Tognozzi made his Serie A debut on 15 October 2006 in a game against Roma which finished 1–0 to the Roman side. Tognozzi played a major role in the 2006/2007 season that saw Reggina avoid relegation to Serie B. This was a remarkable achievement considering the 11 penalty point penalty the club had incurred following the second wave of the Serie A match-fixing scandal. The following season Tognozzi started well but was injured on 21 October 2007 in the home game against Inter due to a reckless challenge by Patrick Vieira. He injured the third metatarsal of his right foot and was out for two months. When he returned to the team he soon returned to form and was again able to contribute to them avoiding relegation (the salvezza).
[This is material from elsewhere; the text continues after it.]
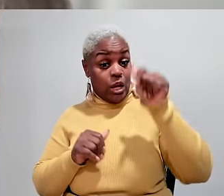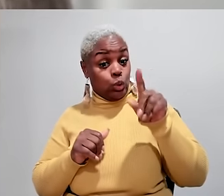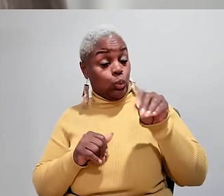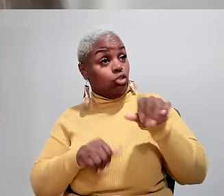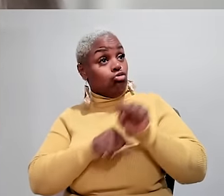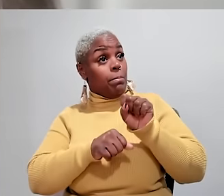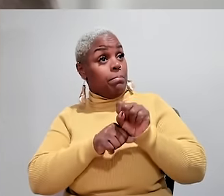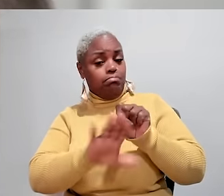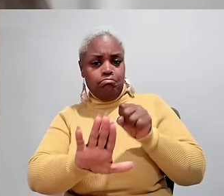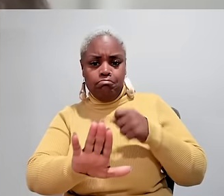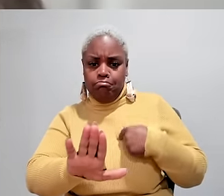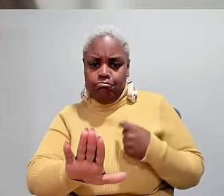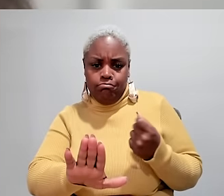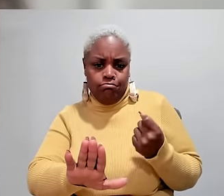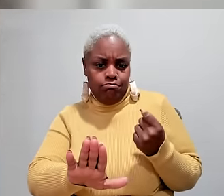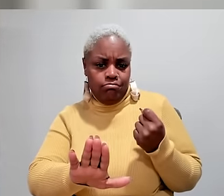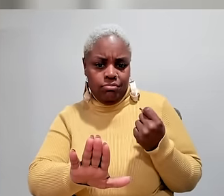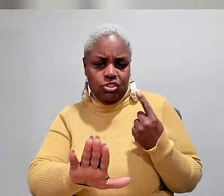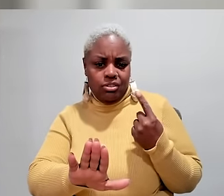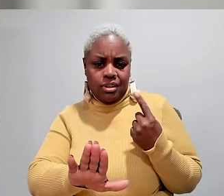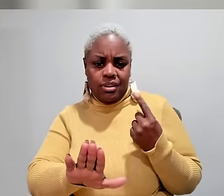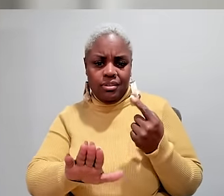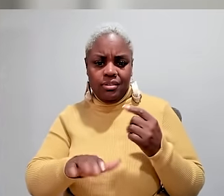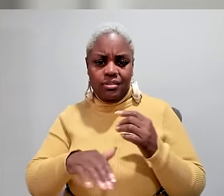so if you don't think that you can do this job,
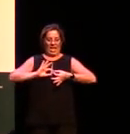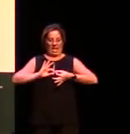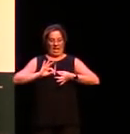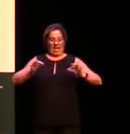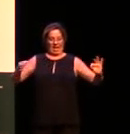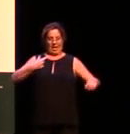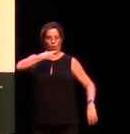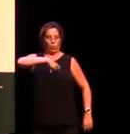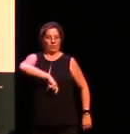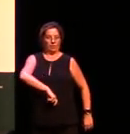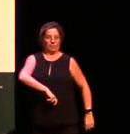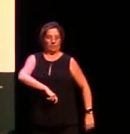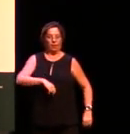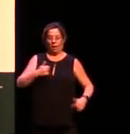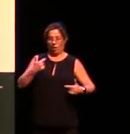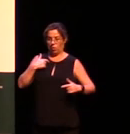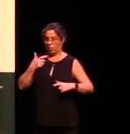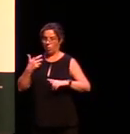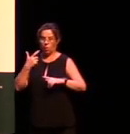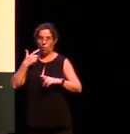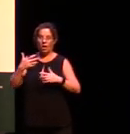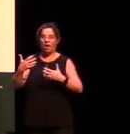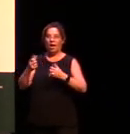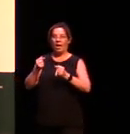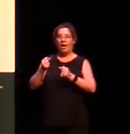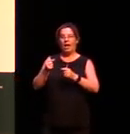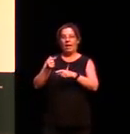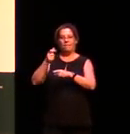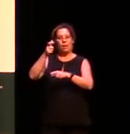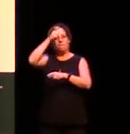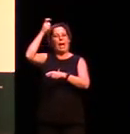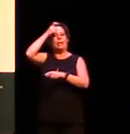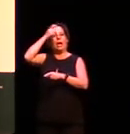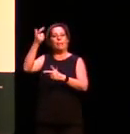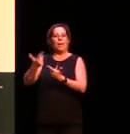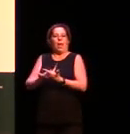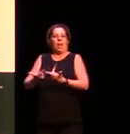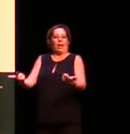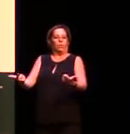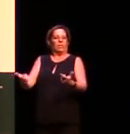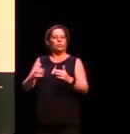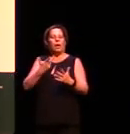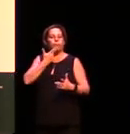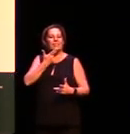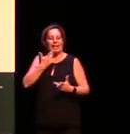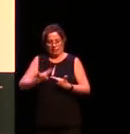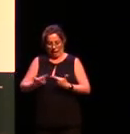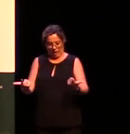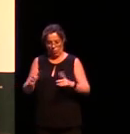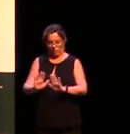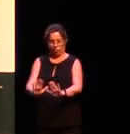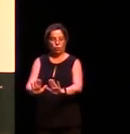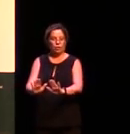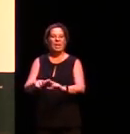reconstructed a language or identified a hypothesised language that they call Proto-Indo-European and this is the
===Loan to Brescia and return to Pescara===

Tognozzi was loaned out to Brescia on 2 February 2009, which was the final day of the winter transfer window. Brescia held the rights to a first refusal on an acquisition of Tognozzi, should he perform well. This was not to be, however, and he returned to Reggina, who had just been relegated to Serie B. On 10 July 2009 he was re-signed by his old club Pescara, where he stayed until the summer of 2011 after making over 50 appearances and scoring 3 goals.

===Reunited with Sarri: Sorrento===

On 31 August 2011 Tognozzi signed a one-year contract for Sorrento, which reunited him with his old manager and "mentor" Maurizio Sarri, who had managed him at Pescara, Sansovino and Sangiovannese. However, on 11 January 2012 he joined Borgo a Buggiano on free transfer.